読解用抜粋:
###

『キングコング対ゴジラ(1962年)』 ~ チェレンコフ放射の青い光(4K リマスター)

チェレンコフ放射 - Wikipedia

チェレンコフ放射チェレンコフほうしゃ、Čerenkov radiation、Cherenkov radiation)とは、荷電粒子が物質中を運動する時、荷電粒子の速度がその物質中の光速度よりも速い場合にが出る現象。チェレンコフ効果ともいう。このとき出るチェレンコフ光、または、チェレンコフ放射光と言う。

臨界事故#青い光 - Wikipedia

核分裂の臨界によって空気中チェレンコフ放射が起きる可能性は実質的にはない。青い閃光の大部分をチェレンコフ光が占めるような唯一のケースは、臨界が水中または完全に溶液(再処理プラントの硝酸ウラニルなど)の中で起きた場合で、このような光を見ることができるのは溶液の容器が開いていたか透明だった場合のみである

 検出方法 | スーパーカミオカンデ 公式ホームページ

 ニュートリノが叩き出した荷電粒子が、水中の光の速度よりも速く水中を走ると、チェレンコフ光が放出されます。この現象は、水面を進むアヒルが、水面波の速度よりも速く進んだときに斜めの波が出る現象に似ています。
放出されたチェレンコフ光は、荷電粒子の進む方向に対して円錐形に放出されます。水タンクの壁に取り付けられた光電子増倍管は、このチェレンコフ光をキャッチします。


なぜいきなりチェレンコフ放射の話かと申しますと、まず1955年の『ゴジラの逆襲』で雪崩に巻き込まれ氷山に埋もれていったゴジラはその7年後の1962年の『キングコング対ゴジラ』まで氷山の中で冷凍冬眠して生き長らえます。そしてこの映画の冒頭部分で北極海の謎の水温上昇を調査する国連原子力潜水艦シーホーク号がその青白く光る謎の氷山を発見し、説明を求められた博士がチェレンコフ光のようです。原子炉に発する光です。よく似てます」と解説してガイガーカウンターが上昇する、というシーンがあるからなのです。

###

出題 a:
リストのうち、先頭の行から「genus: Sialia」を含む行までの部分を書き換えてください。「common name」を「vernacular name」に置き換え、ほかはすべてそのまま残してください。
次のリストは、上の抜粋の内容とはまったく関係がありません。

記録:
###

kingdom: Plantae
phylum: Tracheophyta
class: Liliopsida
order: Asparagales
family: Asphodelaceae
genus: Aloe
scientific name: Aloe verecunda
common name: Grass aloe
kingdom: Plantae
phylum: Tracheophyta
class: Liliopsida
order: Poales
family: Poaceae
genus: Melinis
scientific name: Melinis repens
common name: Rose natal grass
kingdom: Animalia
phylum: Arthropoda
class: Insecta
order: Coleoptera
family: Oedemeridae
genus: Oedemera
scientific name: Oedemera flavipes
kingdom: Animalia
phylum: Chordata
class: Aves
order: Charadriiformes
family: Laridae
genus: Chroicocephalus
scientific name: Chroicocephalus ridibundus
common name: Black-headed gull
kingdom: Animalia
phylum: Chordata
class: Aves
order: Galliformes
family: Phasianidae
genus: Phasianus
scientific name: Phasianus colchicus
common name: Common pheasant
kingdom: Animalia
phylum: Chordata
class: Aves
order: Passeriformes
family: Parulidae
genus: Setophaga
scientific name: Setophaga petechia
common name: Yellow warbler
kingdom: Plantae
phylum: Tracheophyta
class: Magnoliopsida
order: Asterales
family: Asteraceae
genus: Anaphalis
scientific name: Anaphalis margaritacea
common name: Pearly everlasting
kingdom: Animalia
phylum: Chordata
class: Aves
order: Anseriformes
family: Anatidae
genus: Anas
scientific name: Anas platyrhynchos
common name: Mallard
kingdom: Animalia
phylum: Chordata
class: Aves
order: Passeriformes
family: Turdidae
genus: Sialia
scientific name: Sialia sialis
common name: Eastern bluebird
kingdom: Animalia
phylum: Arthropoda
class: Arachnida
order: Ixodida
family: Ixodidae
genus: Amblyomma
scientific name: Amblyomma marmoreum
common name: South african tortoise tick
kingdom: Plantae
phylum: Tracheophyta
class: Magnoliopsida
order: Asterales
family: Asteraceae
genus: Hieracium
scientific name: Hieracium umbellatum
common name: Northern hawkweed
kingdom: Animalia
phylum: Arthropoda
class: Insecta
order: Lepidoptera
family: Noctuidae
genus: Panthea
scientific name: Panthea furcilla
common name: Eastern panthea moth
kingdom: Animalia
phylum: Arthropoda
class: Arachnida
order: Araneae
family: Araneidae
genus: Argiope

###

出題 b:
抜粋によると、1962年の『キングコング対ゴジラ』の冒頭で、青白く光る謎の氷山を発見したのは何ですか。

解答 a:
kingdom: Plantae
phylum: Tracheophyta
class: Liliopsida
order: Asparagales
family: Asphodelaceae
genus: Aloe
scientific name: Aloe verecunda
vernacular name: Grass aloe
kingdom: Plantae
phylum: Tracheophyta
class: Liliopsida
order: Poales
family: Poaceae
genus: Melinis
scientific name: Melinis repens
vernacular name: Rose natal grass
kingdom: Animalia
phylum: Arthropoda
class: Insecta
order: Coleoptera
family: Oedemeridae
genus: Oedemera
scientific name: Oedemera flavipes
kingdom: Animalia
phylum: Chordata
class: Aves
order: Charadriiformes
family: Laridae
genus: Chroicocephalus
scientific name: Chroicocephalus ridibundus
vernacular name: Black-headed gull
kingdom: Animalia
phylum: Chordata
class: Aves
order: Galliformes
family: Phasianidae
genus: Phasianus
scientific name: Phasianus colchicus
vernacular name: Common pheasant
kingdom: Animalia
phylum: Chordata
class: Aves
order: Passeriformes
family: Parulidae
genus: Setophaga
scientific name: Setophaga petechia
vernacular name: Yellow warbler
kingdom: Plantae
phylum: Tracheophyta
class: Magnoliopsida
order: Asterales
family: Asteraceae
genus: Anaphalis
scientific name: Anaphalis margaritacea
vernacular name: Pearly everlasting
kingdom: Animalia
phylum: Chordata
class: Aves
order: Anseriformes
family: Anatidae
genus: Anas
scientific name: Anas platyrhynchos
vernacular name: Mallard
kingdom: Animalia
phylum: Chordata
class: Aves
order: Passeriformes
family: Turdidae
genus: Sialia

解答 b:
国連原子力潜水艦シーホーク号です。